ICVSLab., Department of Electronic Engineering, Yeungnam University, 280 Daehak-ro, Gyeongsan 38541, Gyeongbuk, Korea.
Department of Electrical Engineering, Pohang University of Science and Technology, Pohang 37673, Gyeongbuk, Korea.
Sensors (Basel). 2022 Mar 19;22(6):2374. doi: 10.3390/s22062374.
Making a new font requires graphical designs for all base characters, and this designing process consumes lots of time and human resources. Especially for languages including a large number of combinations of consonants and vowels, it is a heavy burden to design all such combinations independently. Automatic font generation methods have been proposed to reduce this labor-intensive design problem. Most of the methods are GAN-based approaches, and they are limited to generate the trained fonts. In some previous methods, they used two encoders, one for content, the other for style, but their disentanglement of content and style is not sufficiently effective in generating arbitrary fonts. Arbitrary font generation is a challenging task because learning text and font design separately from given font images is very difficult, where the font images have both text content and font style in each image. In this paper, we propose a new automatic font generation method to solve this disentanglement problem. First, we use two stacked inputs, i.e., images with the same text but different font style as content input and images with the same font style but different text as style input. Second, we propose new consistency losses that force any combination of encoded features of the stacked inputs to have the same values. In our experiments, we proved that our method can extract consistent features of text contents and font styles by separating content and style encoders and this works well for generating unseen font design from a small number of reference font images that are human-designed. Comparing to the previous methods, the font designs generated with our method showed better quality both qualitatively and quantitatively than those with the previous methods for Korean, Chinese, and English characters. e.g., 17.84 lower FID in unseen font compared to other methods.

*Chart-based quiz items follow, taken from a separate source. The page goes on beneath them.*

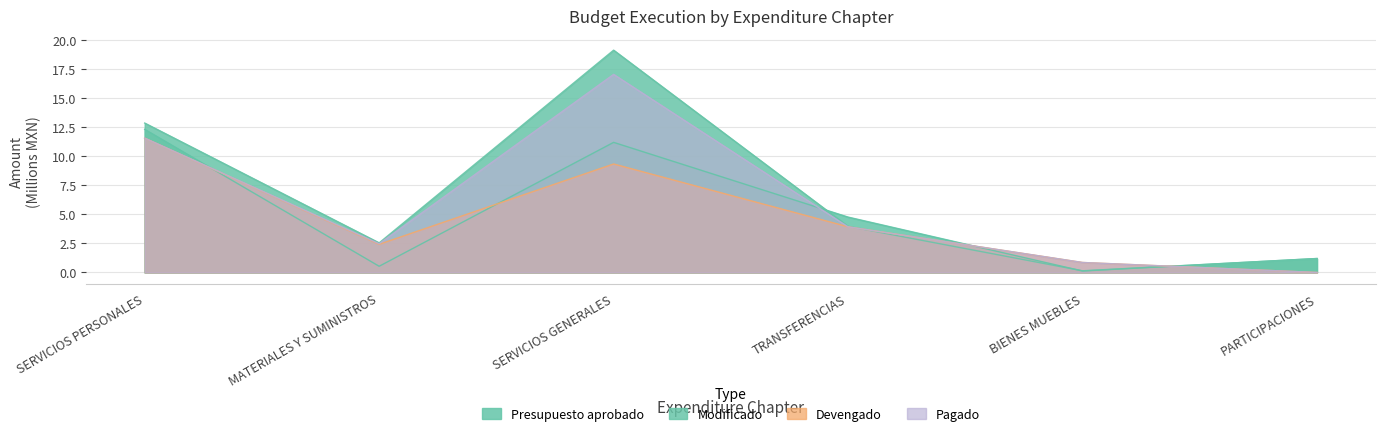

Does the chart have visible grid lines?

Yes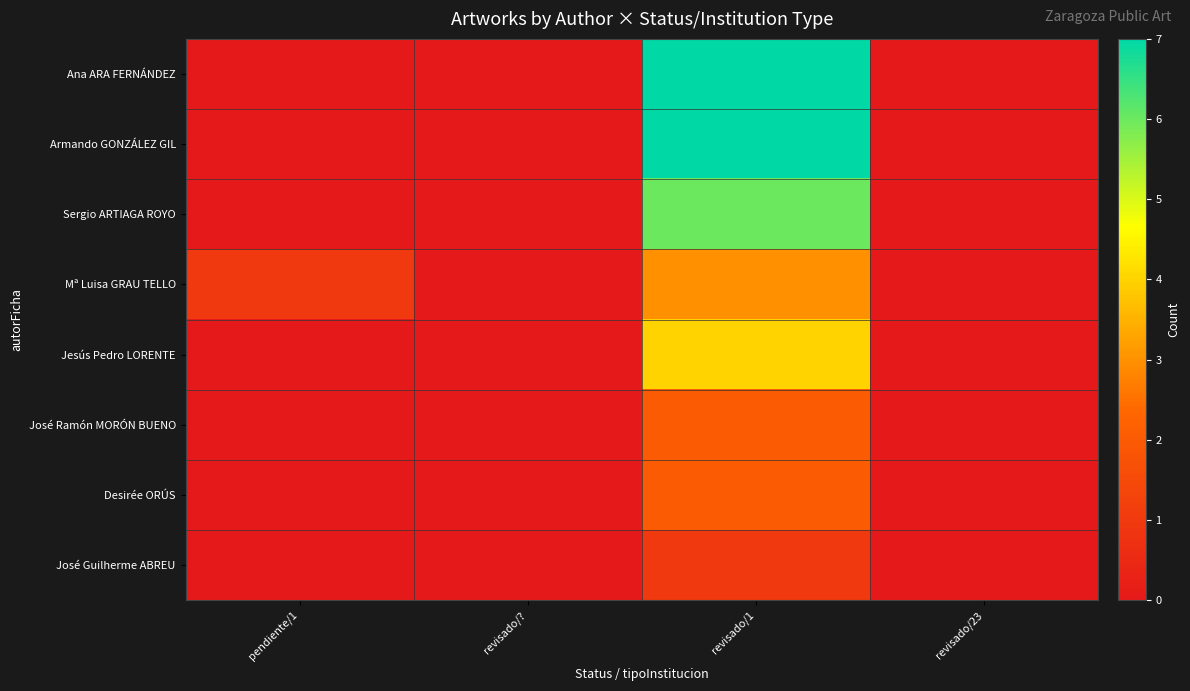

At which category is the sum across all series the highest?

revisado/1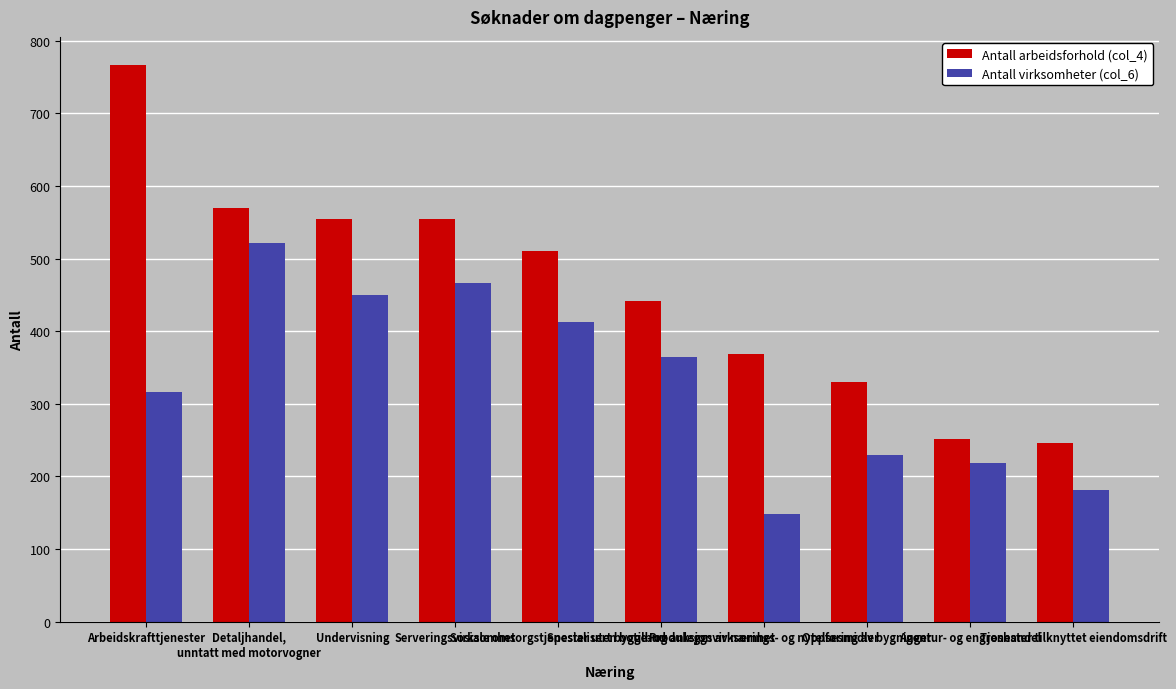

What is the difference between the second highest and minimum values in the Antall arbeidsforhold (col_4) series?

324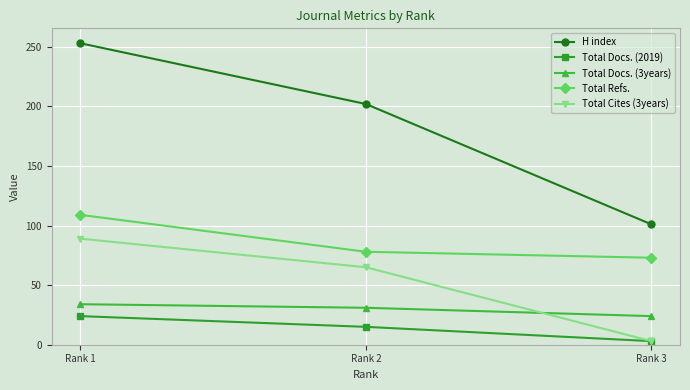

What is the sum of all Total Docs. (3years) values?

89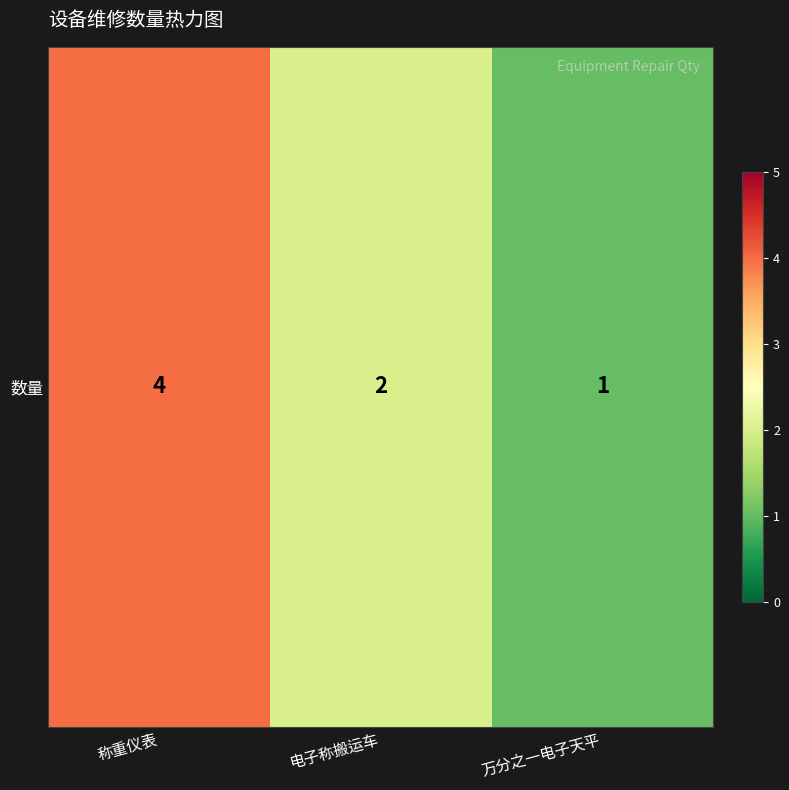

At which category does the chart reach its minimum across all series?

万分之一电子天平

制作一种新字体需要为所有基本字符进行图形设计,而这个设计过程需要消耗大量的时间和人力资源。特别是对于包含大量辅音和元音组合的语言,独立设计所有这些组合是一个沉重的负担。已经提出了自动字体生成方法来减少这种劳动密集型的设计问题。大多数方法都是基于 GAN 的方法,它们仅限于生成训练过的字体。在之前的一些方法中,他们使用了两个编码器,一个用于内容,另一个用于风格,但它们在生成任意字体方面的内容和风格的解耦效果并不充分。任意字体生成是一项具有挑战性的任务,因为从给定的字体图像中分别学习文本和字体设计非常困难,其中字体图像在每个图像中都具有文本内容和字体样式。在本文中,我们提出了一种新的自动字体生成方法来解决这个解耦问题。首先,我们使用两个堆叠的输入,即具有相同文本但不同字体样式的图像作为内容输入,以及具有相同字体样式但不同文本的图像作为样式输入。其次,我们提出了新的一致性损失,迫使堆叠输入的编码特征的任何组合具有相同的值。在我们的实验中,我们证明了我们的方法可以通过分离内容和风格编码器来提取文本内容和字体样式的一致特征,并且对于从少数人类设计的参考字体图像生成看不见的字体设计效果很好。与之前的方法相比,我们的方法生成的字体设计在质量和数量上都优于之前的方法,对于韩文、中文和英文字符,例如,看不见的字体的 FID 低 17.84。